Exercise – The answer must consist of every line from the entries below that contains the word "browser".

-- Exercise material follows --

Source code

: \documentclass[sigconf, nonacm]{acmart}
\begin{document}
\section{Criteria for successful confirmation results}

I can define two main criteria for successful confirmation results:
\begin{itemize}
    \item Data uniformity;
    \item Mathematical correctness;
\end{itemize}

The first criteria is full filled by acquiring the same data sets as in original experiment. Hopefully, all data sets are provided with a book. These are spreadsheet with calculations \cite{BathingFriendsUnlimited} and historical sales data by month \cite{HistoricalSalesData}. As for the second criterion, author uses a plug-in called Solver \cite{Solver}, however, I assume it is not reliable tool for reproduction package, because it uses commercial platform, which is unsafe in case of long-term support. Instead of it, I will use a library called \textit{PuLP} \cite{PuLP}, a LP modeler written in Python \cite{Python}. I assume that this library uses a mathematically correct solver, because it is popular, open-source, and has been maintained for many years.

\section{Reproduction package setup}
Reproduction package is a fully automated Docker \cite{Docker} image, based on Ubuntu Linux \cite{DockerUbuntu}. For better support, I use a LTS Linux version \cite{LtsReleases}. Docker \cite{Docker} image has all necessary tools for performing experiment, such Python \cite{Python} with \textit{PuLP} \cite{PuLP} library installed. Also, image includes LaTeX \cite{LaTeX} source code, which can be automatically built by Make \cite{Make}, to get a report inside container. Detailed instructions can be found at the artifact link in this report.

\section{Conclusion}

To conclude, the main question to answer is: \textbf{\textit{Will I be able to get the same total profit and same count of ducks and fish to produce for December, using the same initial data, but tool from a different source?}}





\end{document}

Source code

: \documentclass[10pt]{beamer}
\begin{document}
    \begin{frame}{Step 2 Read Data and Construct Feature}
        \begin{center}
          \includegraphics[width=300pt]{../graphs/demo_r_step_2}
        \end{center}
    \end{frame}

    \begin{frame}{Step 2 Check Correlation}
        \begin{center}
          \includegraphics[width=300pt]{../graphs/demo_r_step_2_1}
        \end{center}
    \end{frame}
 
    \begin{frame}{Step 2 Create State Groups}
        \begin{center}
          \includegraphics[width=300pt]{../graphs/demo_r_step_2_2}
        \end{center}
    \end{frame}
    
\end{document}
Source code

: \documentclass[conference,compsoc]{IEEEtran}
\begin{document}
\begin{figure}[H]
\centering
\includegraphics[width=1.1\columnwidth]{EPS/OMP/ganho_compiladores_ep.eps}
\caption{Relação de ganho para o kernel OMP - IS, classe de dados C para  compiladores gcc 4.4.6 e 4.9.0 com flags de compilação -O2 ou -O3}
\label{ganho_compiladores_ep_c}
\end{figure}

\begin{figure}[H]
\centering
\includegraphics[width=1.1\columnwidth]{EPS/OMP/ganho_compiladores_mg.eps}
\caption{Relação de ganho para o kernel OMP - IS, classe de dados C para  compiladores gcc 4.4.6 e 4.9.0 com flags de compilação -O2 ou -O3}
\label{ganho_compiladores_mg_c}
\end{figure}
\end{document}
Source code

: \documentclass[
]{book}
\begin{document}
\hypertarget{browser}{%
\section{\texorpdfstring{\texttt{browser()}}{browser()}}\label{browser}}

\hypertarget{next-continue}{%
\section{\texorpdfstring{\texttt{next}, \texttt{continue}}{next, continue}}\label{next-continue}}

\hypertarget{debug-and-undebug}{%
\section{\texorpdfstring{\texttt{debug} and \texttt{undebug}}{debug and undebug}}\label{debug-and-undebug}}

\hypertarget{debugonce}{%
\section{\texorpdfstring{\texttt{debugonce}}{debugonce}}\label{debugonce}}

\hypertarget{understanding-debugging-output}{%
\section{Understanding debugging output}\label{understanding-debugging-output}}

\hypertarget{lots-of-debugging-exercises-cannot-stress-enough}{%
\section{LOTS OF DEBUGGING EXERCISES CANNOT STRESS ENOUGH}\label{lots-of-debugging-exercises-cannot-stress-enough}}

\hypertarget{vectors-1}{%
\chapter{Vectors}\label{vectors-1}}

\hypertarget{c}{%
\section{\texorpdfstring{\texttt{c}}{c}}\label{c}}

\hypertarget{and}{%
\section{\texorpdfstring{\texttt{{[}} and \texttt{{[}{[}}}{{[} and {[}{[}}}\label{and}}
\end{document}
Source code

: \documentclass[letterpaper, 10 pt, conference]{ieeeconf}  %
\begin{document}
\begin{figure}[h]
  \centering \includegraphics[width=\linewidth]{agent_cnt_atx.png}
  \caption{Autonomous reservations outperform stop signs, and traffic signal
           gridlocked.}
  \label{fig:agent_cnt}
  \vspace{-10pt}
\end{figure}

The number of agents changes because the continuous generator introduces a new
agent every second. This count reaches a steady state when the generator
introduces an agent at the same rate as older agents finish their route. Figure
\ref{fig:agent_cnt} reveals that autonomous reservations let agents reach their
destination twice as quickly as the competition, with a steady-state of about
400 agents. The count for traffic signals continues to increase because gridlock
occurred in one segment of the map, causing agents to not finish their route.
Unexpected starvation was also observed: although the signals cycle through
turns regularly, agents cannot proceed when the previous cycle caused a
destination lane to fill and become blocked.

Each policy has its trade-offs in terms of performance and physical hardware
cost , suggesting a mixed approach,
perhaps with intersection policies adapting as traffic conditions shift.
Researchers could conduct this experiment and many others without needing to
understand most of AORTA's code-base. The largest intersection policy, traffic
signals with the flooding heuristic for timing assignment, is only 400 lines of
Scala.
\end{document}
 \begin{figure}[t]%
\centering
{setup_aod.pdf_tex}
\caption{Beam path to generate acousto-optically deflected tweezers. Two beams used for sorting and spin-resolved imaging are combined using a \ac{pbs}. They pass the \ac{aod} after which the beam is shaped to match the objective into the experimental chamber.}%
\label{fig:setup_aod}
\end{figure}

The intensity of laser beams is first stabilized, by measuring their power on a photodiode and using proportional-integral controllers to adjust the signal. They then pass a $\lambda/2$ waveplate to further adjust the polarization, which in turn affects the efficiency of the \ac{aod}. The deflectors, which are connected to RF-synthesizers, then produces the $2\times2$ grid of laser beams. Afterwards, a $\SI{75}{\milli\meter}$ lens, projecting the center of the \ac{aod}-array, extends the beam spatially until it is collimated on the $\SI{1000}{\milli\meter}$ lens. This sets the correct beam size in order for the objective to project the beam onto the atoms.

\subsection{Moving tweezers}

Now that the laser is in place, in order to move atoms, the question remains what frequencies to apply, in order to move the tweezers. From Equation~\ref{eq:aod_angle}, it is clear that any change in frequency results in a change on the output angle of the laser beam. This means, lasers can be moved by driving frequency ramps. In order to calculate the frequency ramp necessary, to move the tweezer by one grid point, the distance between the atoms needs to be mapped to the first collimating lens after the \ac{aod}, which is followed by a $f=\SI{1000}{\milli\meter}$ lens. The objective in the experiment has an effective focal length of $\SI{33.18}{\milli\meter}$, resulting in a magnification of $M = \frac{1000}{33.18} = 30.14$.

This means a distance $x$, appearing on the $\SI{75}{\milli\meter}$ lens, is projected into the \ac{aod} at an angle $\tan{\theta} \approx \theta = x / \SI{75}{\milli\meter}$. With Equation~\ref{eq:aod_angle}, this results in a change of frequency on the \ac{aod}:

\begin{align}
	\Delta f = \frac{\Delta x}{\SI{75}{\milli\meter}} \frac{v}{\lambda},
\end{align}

-- Exercise material concluded --
-- Exercise material follows --

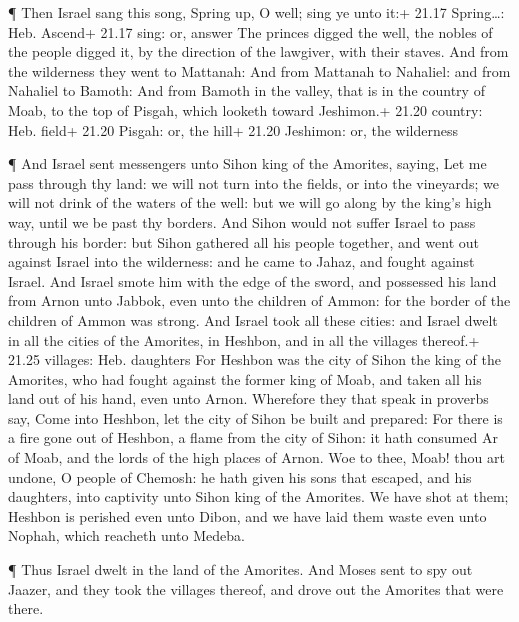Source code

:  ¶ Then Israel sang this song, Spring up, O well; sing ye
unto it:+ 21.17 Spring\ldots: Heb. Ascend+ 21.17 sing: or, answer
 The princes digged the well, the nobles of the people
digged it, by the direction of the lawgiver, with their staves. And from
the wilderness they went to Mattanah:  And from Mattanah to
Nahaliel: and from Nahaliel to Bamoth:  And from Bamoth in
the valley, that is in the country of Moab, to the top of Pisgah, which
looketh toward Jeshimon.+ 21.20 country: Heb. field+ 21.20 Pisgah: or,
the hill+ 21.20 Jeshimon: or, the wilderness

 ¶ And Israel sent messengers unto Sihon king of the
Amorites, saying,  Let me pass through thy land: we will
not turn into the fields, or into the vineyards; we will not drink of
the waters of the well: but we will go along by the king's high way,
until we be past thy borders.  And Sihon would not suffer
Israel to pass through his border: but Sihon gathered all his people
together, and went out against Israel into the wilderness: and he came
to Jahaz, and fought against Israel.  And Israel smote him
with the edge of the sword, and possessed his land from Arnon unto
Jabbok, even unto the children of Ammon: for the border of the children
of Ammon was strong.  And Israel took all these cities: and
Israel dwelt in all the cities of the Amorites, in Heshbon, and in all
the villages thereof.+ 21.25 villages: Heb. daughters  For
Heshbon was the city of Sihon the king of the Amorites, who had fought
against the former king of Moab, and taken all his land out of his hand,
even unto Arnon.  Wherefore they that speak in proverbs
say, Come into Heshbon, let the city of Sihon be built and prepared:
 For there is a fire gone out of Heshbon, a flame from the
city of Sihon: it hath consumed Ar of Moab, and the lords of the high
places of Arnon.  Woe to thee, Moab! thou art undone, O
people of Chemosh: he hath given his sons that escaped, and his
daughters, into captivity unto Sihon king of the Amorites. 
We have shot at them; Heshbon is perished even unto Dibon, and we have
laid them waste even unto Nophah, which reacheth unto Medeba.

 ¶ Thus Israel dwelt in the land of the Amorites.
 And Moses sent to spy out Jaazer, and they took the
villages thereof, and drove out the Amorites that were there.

-- Exercise material concluded --
-- Exercise material follows --

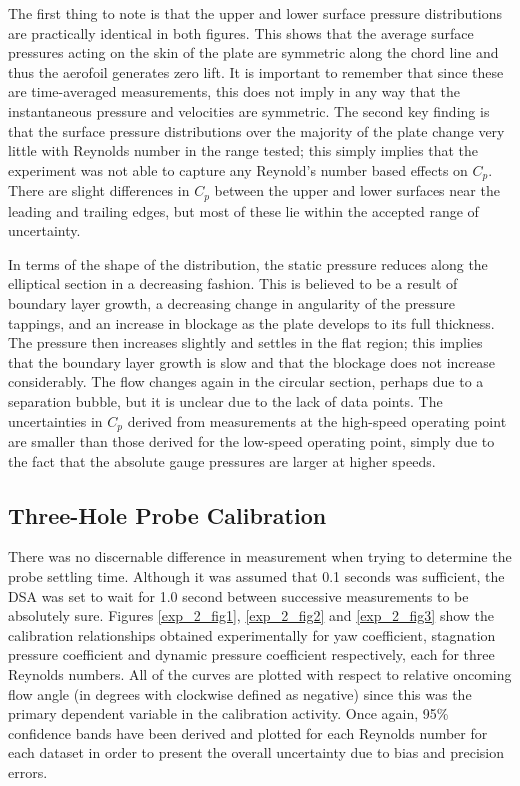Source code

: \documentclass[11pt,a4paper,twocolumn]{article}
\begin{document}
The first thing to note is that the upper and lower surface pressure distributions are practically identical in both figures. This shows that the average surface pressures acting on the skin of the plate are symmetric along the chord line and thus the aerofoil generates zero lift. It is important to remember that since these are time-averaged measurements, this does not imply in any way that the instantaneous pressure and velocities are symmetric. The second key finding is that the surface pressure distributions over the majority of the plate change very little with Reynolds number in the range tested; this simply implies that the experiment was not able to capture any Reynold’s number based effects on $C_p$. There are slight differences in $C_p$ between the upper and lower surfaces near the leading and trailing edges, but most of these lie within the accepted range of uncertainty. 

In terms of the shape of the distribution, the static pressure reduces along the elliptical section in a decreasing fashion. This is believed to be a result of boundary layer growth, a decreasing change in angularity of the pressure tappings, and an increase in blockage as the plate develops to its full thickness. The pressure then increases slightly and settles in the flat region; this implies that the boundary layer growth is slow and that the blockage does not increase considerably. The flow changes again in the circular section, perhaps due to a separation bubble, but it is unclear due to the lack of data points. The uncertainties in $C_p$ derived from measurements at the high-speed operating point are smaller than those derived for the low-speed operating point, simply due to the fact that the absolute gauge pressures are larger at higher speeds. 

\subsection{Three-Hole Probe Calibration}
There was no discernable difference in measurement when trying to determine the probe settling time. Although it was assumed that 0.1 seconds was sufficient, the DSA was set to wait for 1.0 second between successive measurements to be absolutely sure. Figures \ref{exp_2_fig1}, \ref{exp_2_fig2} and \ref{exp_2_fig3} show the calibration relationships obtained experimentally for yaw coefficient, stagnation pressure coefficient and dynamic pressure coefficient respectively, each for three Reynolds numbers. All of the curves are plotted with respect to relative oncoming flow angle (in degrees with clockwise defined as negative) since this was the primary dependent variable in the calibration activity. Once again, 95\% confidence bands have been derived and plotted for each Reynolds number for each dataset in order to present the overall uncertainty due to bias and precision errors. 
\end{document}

-- Exercise material concluded --

Output for this exercise –
\hypertarget{browser}{%
\section{\texorpdfstring{\texttt{browser()}}{browser()}}\label{browser}}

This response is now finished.